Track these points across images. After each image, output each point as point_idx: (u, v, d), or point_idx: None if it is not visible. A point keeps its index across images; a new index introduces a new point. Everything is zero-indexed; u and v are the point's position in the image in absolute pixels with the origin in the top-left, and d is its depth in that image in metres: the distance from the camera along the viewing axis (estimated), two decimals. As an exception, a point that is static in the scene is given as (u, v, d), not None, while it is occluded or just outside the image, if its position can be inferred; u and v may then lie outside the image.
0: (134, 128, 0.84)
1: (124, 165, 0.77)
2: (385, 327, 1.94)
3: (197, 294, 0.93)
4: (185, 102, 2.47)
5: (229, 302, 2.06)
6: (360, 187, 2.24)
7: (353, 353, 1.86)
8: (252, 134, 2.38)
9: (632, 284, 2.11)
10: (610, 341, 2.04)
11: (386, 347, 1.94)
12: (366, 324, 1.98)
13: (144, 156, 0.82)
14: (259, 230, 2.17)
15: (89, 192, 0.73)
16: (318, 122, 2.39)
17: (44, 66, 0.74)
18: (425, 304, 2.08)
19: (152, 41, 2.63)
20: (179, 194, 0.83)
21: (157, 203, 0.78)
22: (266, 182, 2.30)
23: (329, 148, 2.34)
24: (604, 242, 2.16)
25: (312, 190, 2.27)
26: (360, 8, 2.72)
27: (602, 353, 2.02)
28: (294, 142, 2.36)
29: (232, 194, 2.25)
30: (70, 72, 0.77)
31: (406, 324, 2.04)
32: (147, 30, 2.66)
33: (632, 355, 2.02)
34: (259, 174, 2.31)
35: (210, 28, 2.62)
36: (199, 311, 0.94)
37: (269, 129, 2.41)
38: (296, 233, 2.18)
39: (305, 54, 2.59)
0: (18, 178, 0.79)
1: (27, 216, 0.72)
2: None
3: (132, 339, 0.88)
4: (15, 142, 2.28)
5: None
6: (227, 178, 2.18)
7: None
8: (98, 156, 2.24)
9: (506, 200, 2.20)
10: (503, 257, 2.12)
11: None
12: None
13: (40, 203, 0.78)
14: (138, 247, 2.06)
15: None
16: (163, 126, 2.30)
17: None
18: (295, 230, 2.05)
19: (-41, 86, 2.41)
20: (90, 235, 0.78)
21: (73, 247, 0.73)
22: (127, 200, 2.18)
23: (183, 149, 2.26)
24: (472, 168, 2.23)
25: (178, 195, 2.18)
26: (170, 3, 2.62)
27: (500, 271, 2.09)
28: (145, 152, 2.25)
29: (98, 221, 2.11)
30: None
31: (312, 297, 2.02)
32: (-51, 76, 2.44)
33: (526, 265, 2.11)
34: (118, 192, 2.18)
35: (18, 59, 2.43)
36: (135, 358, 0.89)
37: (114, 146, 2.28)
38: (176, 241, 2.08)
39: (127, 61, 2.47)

WORK TO COMPLETE - Please copy the lines in the records above between the one holding "1: (124, 165, 0.77)" and the one holding "27: (602, 353, 2.02)", inclusive, exactly and with no other line.

ANSWER SPACE -
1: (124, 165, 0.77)
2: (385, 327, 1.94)
3: (197, 294, 0.93)
4: (185, 102, 2.47)
5: (229, 302, 2.06)
6: (360, 187, 2.24)
7: (353, 353, 1.86)
8: (252, 134, 2.38)
9: (632, 284, 2.11)
10: (610, 341, 2.04)
11: (386, 347, 1.94)
12: (366, 324, 1.98)
13: (144, 156, 0.82)
14: (259, 230, 2.17)
15: (89, 192, 0.73)
16: (318, 122, 2.39)
17: (44, 66, 0.74)
18: (425, 304, 2.08)
19: (152, 41, 2.63)
20: (179, 194, 0.83)
21: (157, 203, 0.78)
22: (266, 182, 2.30)
23: (329, 148, 2.34)
24: (604, 242, 2.16)
25: (312, 190, 2.27)
26: (360, 8, 2.72)
27: (602, 353, 2.02)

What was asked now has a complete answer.